Matheus Luzi – Você tem alguma(s) história(s) ou curiosidade(s) para nos contar referente a esse assunto?
Delma – Tenho sobre um Blues que fizemos em praticamente vinte minutos. Ele chegou a minha casa 11 horas da manhã para fazermos algumas musicas e entrou se queixando dos vícios diurnos (ter que se levantar de manhã para compor) aí eu disse: “Bah Bedeu tu gosta mesmo é de vícios noturnos”. Imediatamente ele soltou uns acordes de um blues, enquanto ele tocava, eu peguei meu caderno e escrevi a letra e em seguida ele leu o que escrevi e conclui a música em frações de segundos. “Vícios Noturnos” foi gravada em 2016 na voz de Marietti Fialho num CD duplo com 28 Musicas que fiz em parceria com Bedeu.
Matheus Luzi – Agora deixo você a vontade para falar o que quiser.
Delma – Quero apenas agradecer pela oportunidade de falar sobre Bedeu e contar um pouco de momentos tão gratificantes que passamos juntos numa época simples que vivemos, onde regamos e plantamos sementes. Uma lástima a partida dele na chegada do novo milênio, haviam tantas promessas e esperanças de fazermos vários projetos. Sinto muito que naquela época não tínhamos a facilidade de tudo que temos hoje em termos de comunicação espontânea e que seria muito bom se ele tivesse vivido isso de agora ele me enviando melodias pelo whassap, eu enviando letras para ele. Bedeu se comunicando com amigos famosos do eixo Rio /São Paulo produzindo a mil, pois ele tinha muita facilidade para fazer melodias e letras, elas brotavam com muita facilidade em sua mente. Pra mim, Bedeu sempre esteve à frente de seu tempo, é sou ouvir as músicas próprias dele e junto de seus parceiros, tão atuais, sei que se vocês ouvirem vão me dar razão. Pesquisem e curtam a obra de Bedeu, nas plataformas digitais, pois ele merece ser ouvido e visto.

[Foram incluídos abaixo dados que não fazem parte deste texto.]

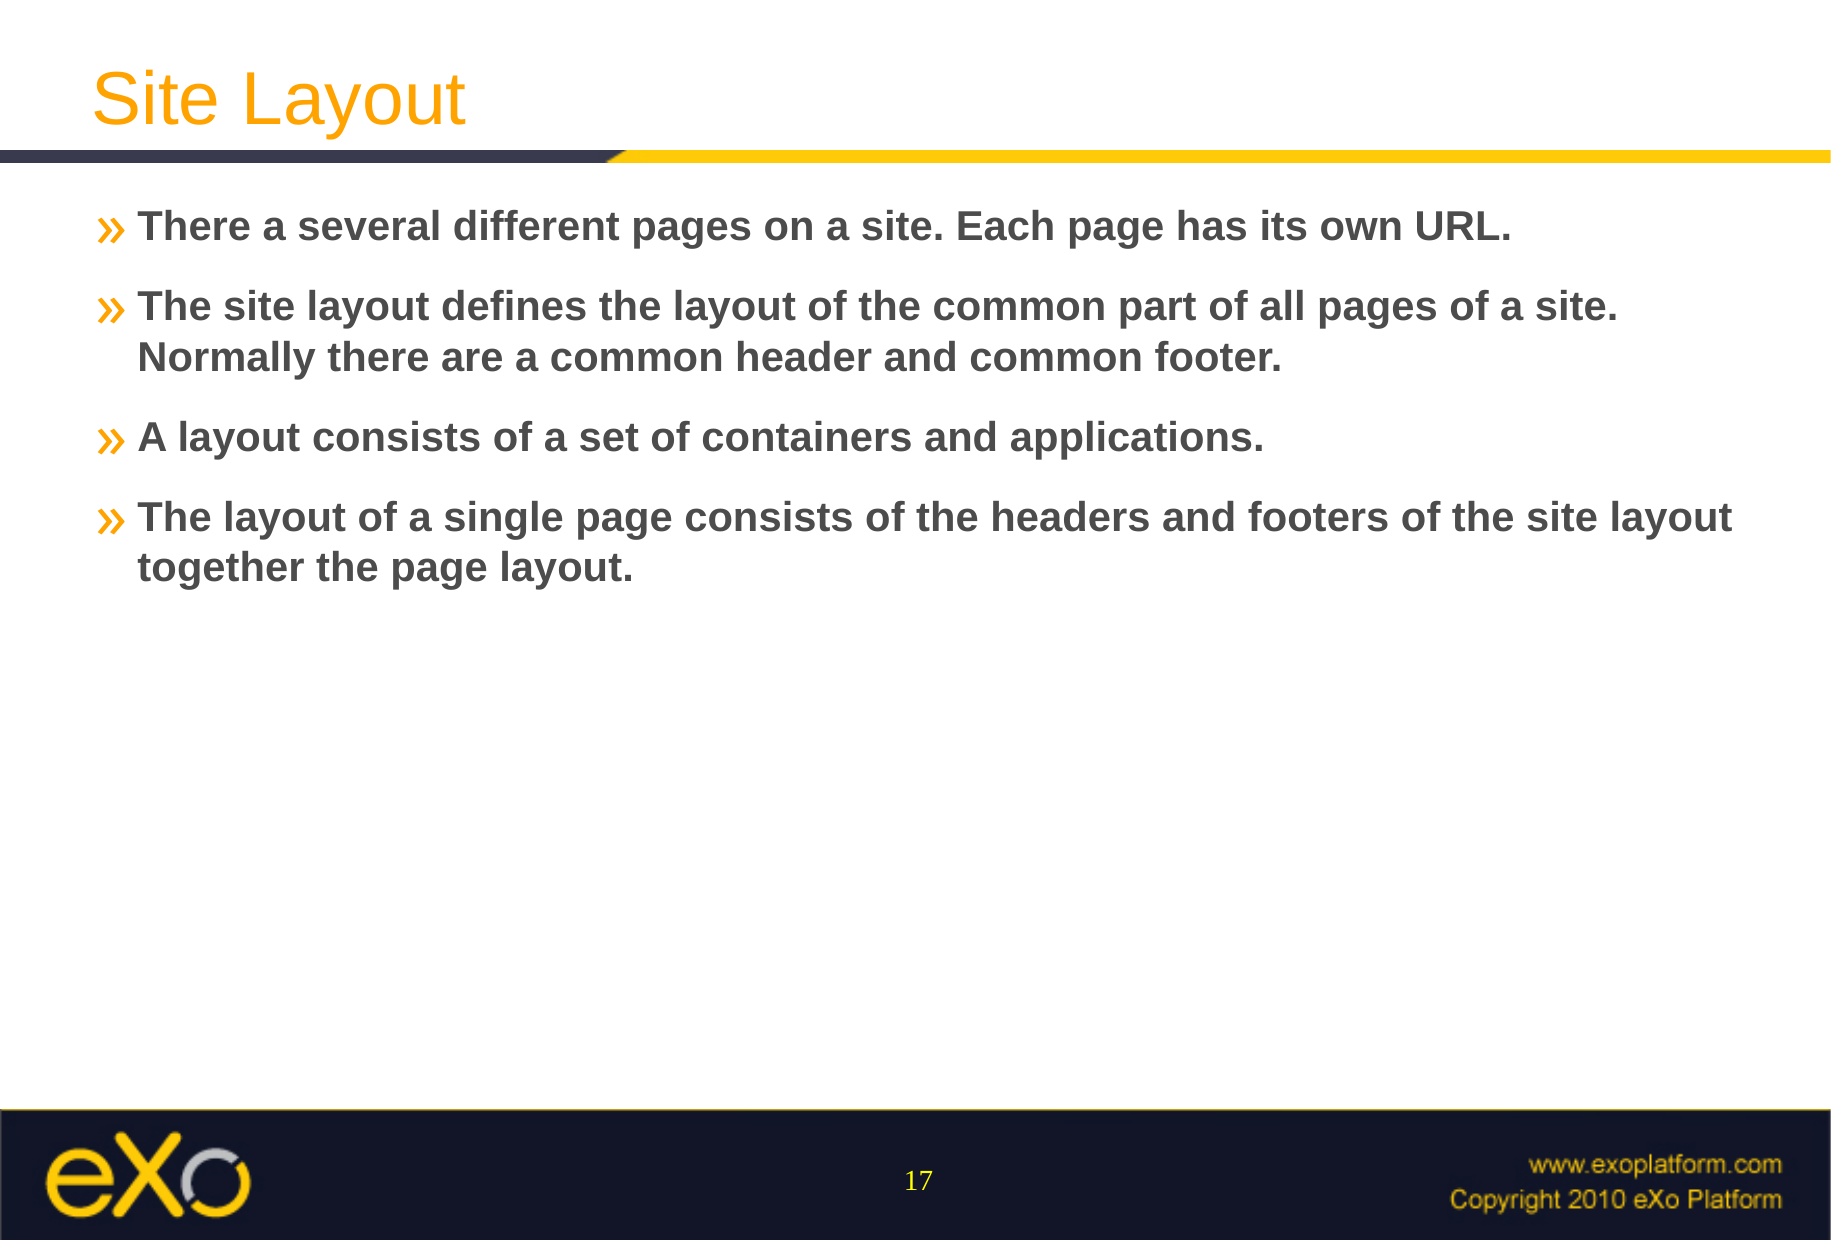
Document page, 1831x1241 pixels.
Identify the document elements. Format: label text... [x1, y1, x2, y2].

picture [0, 1109, 1831, 1240]
picture [0, 150, 1831, 163]
text_box Site Layout [91, 49, 1739, 151]
text_box There a several different pages on a site. Each page has its own URL. The site layout defines the layout of the common part of all pages of a site. Normally there are a common header and common footer. A layout consists of a set of containers and applications. The layout of a single page consists of the headers and footers of the site layout together the page layout. [94, 198, 1743, 1036]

Ele que foi dentro da cultura radiofônica de nossa região, um autodidata visionário e que chegou primeiro abrindo caminhos dentro da cultura negra com seu swing nato, este senhor que completaria se vivo fosse seus 74 anos em 04/12/2020 e que foi denominado, pela revista Show Biss, dentro do Swing e Samba Rock do Sul: O Pioneiro!